## Records for this task

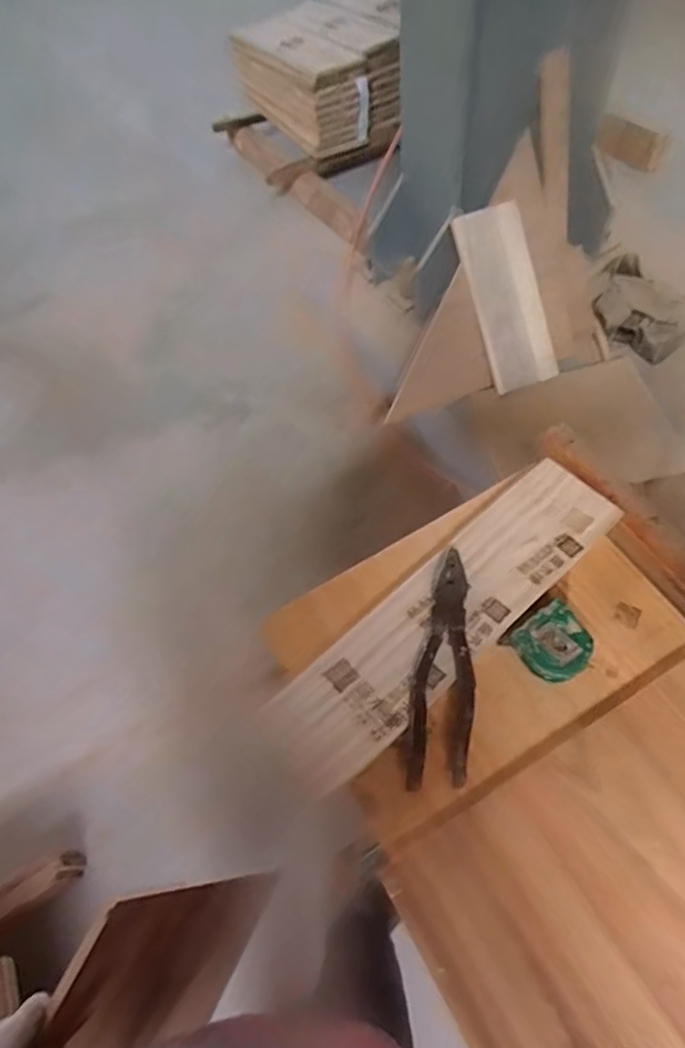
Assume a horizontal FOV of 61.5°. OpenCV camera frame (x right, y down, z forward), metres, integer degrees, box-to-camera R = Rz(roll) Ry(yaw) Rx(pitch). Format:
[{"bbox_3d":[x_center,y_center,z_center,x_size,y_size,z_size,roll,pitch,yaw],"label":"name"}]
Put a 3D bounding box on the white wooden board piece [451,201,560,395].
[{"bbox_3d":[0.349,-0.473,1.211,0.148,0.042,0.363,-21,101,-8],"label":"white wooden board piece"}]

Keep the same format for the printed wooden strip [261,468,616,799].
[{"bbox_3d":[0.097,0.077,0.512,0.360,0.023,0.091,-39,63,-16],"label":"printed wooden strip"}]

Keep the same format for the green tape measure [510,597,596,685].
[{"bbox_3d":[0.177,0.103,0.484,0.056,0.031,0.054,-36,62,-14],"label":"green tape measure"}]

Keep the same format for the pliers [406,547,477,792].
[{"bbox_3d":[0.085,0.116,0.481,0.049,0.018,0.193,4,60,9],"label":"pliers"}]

* * *

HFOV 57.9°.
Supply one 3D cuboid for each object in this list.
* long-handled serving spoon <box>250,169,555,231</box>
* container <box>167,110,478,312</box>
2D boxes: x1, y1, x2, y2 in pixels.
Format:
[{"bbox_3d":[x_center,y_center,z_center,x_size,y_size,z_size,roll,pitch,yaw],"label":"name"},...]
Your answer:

## What you should do
Which lines of the material contain "pitch"? List them.

## Problem solution
Assume a horizontal FOV of 61.5°. OpenCV camera frame (x right, y down, z forward), metres, integer degrees, box-to-camera R = Rz(roll) Ry(yaw) Rx(pitch). Format:
[{"bbox_3d":[x_center,y_center,z_center,x_size,y_size,z_size,roll,pitch,yaw],"label":"name"}]
[{"bbox_3d":[x_center,y_center,z_center,x_size,y_size,z_size,roll,pitch,yaw],"label":"name"},...]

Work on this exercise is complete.